Text block:
_ _ _ _ _
1806 Derice

Discovery
- Discovery site: Perth Obs. (Bickley)
- Discovery date: 13 June 1971

Designations
- Named after: Derice Harwood (wife of astronomer)
- Alternative designations: 1971 LC · 1927 EB 1942 TD · 1949 YD 1967 EB
- Minor planet category: main-belt · Flora

Orbital characteristics
- Epoch 4 September 2017 (JD 2458000.5)
- Uncertainty parameter 0
- Observation arc: 67.44 yr (24,634 days)
- Aphelion: 2.4750 AU
- Perihelion: 1.9990 AU
- Semi-major axis: 2.2370 AU
- Eccentricity: 0.1064
- Orbital period (sidereal): 3.35 yr (1,222 days)
- Mean anomaly: 74.051°
- Mean motion: 0° 17^{m} 40.56^{s} / day
- Inclination: 3.8406°
- Longitude of ascending node: 271.10°
- Argument of perihelion: 193.78°

Physical characteristics
- Dimensions: 7.976±0.759 10.14±0.41 km 10.697±0.061 km 10.7 km (derived)
- Synodic rotation period: 3.22352±0.00004 h 3.2236±0.0005 h 3.2237±0.0001 h 3.2240±0.0005 h 3.4602±0.0007 h
- Geometric albedo: 0.035±0.149 0.2149 0.2474±0.0669 0.282±0.025
- Spectral type: S
- Absolute magnitude (H): 11.65±0.06 (R) · 12.00 · 12.1 · 12.14±0.078

= 1806 Derice =

Stony main-belt asteroid

1806 Derice, provisional designation , is a stony Flora asteroid from the inner regions of the asteroid belt, approximately 10 kilometers in diameter. Discovered on 13 June 1971, at the Bickley site of the Perth Observatory in Western Australia, it was the first discovery of a minor planet ever made in Oceania. The asteroid was named after the wife of Dennis Harwood, staff member at Bickley.

== Classification and orbit ==

The S-type asteroid is a member of the Flora family, one of the largest groups of stony asteroids in the main-belt. It orbits the Sun at a distance of 2.0–2.5 AU once every 3 years and 4 months (1,222 days). Its orbit has an eccentricity of 0.11 and an inclination of 4° with respect to the ecliptic. The first used precovery was taken at Palomar Observatory in 1949, extending the asteroid's observation arc by 22 years prior to its official discovery at Bickley. The first unused observation dates back to 1927, at Tokyo Observatory.
_ _ _ _ _
Provided records:
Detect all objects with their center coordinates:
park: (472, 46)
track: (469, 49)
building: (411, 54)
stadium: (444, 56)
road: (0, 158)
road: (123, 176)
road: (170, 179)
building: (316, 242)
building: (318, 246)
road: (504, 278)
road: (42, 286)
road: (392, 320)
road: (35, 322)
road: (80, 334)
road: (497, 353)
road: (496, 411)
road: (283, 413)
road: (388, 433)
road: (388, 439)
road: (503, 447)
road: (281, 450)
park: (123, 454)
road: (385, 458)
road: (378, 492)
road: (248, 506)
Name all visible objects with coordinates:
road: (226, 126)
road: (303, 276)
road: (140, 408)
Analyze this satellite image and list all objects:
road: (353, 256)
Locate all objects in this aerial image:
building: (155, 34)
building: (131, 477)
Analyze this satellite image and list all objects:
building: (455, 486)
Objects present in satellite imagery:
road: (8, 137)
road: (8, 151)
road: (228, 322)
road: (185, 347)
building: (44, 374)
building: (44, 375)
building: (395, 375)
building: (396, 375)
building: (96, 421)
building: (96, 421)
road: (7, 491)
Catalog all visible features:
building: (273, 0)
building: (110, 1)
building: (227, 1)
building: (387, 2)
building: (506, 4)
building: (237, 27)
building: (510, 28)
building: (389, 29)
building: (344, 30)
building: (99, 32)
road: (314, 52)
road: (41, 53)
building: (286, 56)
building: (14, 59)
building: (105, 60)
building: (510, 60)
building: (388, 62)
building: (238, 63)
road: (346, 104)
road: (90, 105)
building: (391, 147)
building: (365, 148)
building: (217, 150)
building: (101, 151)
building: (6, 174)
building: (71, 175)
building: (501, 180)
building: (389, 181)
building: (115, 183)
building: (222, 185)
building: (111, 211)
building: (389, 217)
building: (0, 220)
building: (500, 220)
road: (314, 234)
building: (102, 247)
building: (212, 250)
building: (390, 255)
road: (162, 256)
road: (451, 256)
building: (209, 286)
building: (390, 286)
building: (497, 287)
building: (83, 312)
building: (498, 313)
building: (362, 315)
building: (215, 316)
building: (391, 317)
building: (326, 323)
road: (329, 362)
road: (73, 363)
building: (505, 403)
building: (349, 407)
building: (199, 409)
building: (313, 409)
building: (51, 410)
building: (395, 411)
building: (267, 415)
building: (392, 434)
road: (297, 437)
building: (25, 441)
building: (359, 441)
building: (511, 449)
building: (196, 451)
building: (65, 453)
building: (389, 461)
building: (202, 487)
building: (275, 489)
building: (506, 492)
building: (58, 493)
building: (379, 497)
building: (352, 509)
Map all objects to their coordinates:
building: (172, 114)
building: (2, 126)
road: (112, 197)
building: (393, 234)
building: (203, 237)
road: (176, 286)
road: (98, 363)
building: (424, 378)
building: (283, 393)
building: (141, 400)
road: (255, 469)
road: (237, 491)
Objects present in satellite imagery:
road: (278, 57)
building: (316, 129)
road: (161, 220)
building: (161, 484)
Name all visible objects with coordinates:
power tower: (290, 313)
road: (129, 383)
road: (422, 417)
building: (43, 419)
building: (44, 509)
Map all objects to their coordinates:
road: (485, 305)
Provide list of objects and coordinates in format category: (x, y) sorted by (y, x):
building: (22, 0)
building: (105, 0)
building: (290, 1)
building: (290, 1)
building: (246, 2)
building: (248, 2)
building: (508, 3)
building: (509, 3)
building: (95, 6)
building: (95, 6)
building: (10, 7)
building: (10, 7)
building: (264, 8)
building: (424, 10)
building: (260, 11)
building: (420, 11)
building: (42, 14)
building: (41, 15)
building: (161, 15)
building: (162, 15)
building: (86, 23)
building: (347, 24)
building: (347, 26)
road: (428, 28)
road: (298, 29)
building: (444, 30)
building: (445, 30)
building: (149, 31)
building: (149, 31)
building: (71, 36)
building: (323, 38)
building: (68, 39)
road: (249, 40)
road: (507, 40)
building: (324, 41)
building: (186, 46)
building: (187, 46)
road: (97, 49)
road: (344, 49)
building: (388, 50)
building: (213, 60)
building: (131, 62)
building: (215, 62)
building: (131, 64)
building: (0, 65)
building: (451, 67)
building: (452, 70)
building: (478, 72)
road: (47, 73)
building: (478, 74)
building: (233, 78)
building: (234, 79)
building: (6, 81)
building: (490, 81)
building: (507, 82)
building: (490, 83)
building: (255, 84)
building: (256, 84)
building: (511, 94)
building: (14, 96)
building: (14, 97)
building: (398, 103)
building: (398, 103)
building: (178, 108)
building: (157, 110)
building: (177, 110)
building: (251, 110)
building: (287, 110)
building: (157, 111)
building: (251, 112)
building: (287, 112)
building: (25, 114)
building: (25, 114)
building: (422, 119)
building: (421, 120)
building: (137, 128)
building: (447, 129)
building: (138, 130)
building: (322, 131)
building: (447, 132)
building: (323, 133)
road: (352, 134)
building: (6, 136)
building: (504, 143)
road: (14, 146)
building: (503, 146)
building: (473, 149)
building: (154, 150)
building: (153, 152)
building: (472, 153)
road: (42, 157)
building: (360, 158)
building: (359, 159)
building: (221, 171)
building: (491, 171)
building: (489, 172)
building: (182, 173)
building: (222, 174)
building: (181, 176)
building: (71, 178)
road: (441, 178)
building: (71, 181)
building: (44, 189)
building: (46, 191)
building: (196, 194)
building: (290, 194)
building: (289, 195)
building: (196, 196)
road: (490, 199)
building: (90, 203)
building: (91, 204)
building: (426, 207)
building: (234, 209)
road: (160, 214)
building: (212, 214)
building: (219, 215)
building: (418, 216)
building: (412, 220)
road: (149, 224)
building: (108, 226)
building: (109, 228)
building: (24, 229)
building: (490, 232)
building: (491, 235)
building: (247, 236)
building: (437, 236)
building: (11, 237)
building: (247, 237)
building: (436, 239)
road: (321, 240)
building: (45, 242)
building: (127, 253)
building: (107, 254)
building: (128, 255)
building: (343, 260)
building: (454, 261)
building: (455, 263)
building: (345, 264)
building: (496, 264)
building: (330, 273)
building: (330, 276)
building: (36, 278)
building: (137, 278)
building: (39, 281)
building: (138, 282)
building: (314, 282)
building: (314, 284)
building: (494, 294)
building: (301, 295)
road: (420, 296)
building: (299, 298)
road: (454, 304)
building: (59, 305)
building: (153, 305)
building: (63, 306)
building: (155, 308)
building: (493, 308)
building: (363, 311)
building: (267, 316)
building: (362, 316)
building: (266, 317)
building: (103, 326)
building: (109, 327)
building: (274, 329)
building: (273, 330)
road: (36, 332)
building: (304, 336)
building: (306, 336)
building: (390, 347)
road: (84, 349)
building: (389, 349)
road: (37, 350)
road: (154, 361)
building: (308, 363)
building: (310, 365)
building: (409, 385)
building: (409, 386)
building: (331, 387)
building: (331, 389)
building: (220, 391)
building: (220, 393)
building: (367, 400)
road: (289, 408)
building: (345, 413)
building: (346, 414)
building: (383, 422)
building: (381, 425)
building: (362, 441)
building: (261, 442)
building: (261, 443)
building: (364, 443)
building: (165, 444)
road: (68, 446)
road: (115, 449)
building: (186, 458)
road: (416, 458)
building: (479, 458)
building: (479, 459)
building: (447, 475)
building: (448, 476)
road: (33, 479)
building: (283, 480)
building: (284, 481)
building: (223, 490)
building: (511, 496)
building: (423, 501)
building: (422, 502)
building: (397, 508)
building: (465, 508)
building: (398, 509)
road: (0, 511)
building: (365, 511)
_ _ _ _ _
Exercises to complete:
1. Say whether each statement below agrees with the text on the asteroid 1806 Derice. Answer yes or no, and quote the words of the text that decide it. (a) The asteroid was discovered at Palomar Observatory. (b) Its orbit has an eccentricity of 0.11. (c) The first unused observation was made at Tokyo Observatory.
2. Reproduce the part of the text on the asteroid 1806 Derice from "Physical characteristics" up to and including "member at Bickley.", word for word.

Solution list:
1.
(a) No: "Discovered on 13 June 1971, at the Bickley site of the Perth Observatory in Western Australia"
(b) Yes: "Its orbit has an eccentricity of 0.11"
(c) Yes: "The first unused observation dates back to 1927, at Tokyo Observatory"

2.
Physical characteristics
- Dimensions: 7.976±0.759 10.14±0.41 km 10.697±0.061 km 10.7 km (derived)
- Synodic rotation period: 3.22352±0.00004 h 3.2236±0.0005 h 3.2237±0.0001 h 3.2240±0.0005 h 3.4602±0.0007 h
- Geometric albedo: 0.035±0.149 0.2149 0.2474±0.0669 0.282±0.025
- Spectral type: S
- Absolute magnitude (H): 11.65±0.06 (R) · 12.00 · 12.1 · 12.14±0.078

= 1806 Derice =

Stony main-belt asteroid

1806 Derice, provisional designation , is a stony Flora asteroid from the inner regions of the asteroid belt, approximately 10 kilometers in diameter. Discovered on 13 June 1971, at the Bickley site of the Perth Observatory in Western Australia, it was the first discovery of a minor planet ever made in Oceania. The asteroid was named after the wife of Dennis Harwood, staff member at Bickley.